Serves 4-6 l Takes 1 hr
Ingredients
250g Bocconcini cheese, drained and patted dry
45ml cake flour
2 eggs, lightly beaten
310ml dry breadcrumbs, seasoned
500ml tomato sauce
1 red chilli, deseeded and finely chopped (optional)
1 garlic clove, crushed
handful basil, chopped
15ml olive or avocado oil
500g lamb or beef sausage
vegetable oil, for deep frying
potato chunks or wedges, to serve
Method
Mix the Bocconcini through the flour. Shake off excess flour and dip, one at a time, into the egg, and then the seasoned breadcrumbs. Repeat this process 2-3 times, then freeze for about 20 minutes.

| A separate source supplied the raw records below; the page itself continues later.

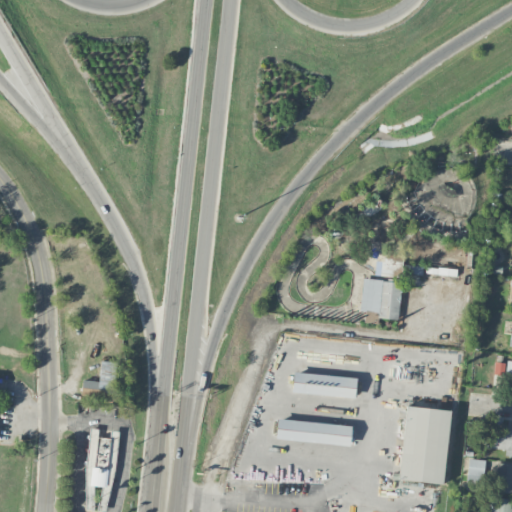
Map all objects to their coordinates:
road: (108, 9)
road: (353, 31)
road: (44, 103)
road: (44, 127)
road: (180, 213)
road: (279, 214)
road: (203, 252)
building: (389, 267)
building: (510, 292)
road: (144, 295)
building: (388, 301)
road: (338, 329)
road: (48, 338)
building: (510, 338)
building: (503, 370)
building: (323, 384)
road: (492, 407)
road: (234, 413)
road: (124, 432)
building: (313, 432)
building: (499, 439)
building: (423, 444)
road: (152, 445)
building: (100, 461)
road: (76, 465)
building: (475, 474)
building: (503, 477)
road: (148, 487)
road: (245, 497)
building: (495, 504)
road: (172, 508)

For the tomato chilli sauce, heat the tomato sauce, chilli (if using) and garlic over medium heat for 5 minutes until warm. Add the basil, and keep warm.

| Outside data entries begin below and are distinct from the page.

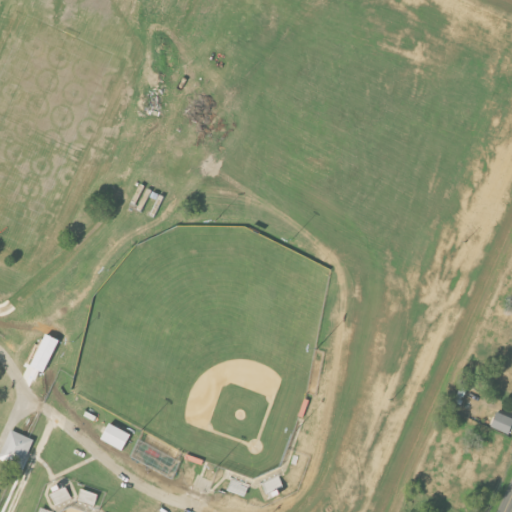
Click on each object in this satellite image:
building: (46, 353)
building: (503, 423)
building: (117, 436)
road: (85, 444)
building: (17, 448)
building: (147, 453)
building: (239, 488)
building: (60, 495)
building: (88, 497)
road: (509, 505)
building: (45, 510)
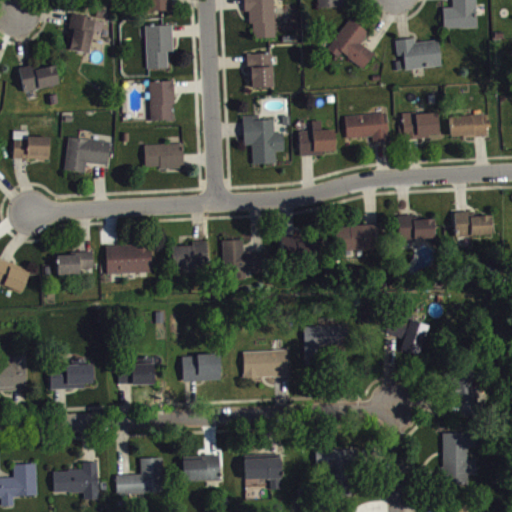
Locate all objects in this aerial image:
building: (332, 6)
road: (17, 8)
building: (159, 8)
building: (462, 18)
building: (262, 20)
building: (84, 38)
building: (353, 50)
building: (160, 51)
building: (420, 59)
building: (262, 76)
building: (40, 83)
road: (212, 102)
building: (163, 106)
building: (422, 130)
building: (469, 131)
building: (369, 132)
building: (264, 145)
building: (318, 146)
building: (32, 152)
building: (88, 159)
building: (165, 162)
road: (272, 200)
building: (473, 230)
building: (416, 234)
building: (360, 243)
building: (301, 253)
building: (191, 261)
building: (130, 265)
building: (243, 265)
building: (75, 269)
building: (13, 281)
building: (409, 338)
building: (325, 347)
building: (266, 369)
building: (203, 373)
building: (139, 378)
building: (14, 380)
building: (72, 382)
building: (469, 399)
road: (198, 420)
road: (398, 460)
building: (460, 463)
building: (264, 474)
building: (203, 475)
building: (338, 475)
building: (144, 484)
building: (80, 487)
building: (20, 490)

For the mini meatballs, pinch the meat out of the casings to form small meatballs. Heat the oil on medium high and fry the meatballs for about 5 minutes until golden all over. Mix in half the tomato chilli sauce and cook for 5 minutes until cooked. Keep warm.
Heat enough oil for deep frying on medium high and fry the Bocconcini In batches for 2-3 minutes, or until golden. Drain on paper towels. Serve with the rest of the tomato chilli sauce, potatoes and meatballs.
Tip: If you can’t find Bocconcini cheese, use Mozzarella, cut into 2cm cubes.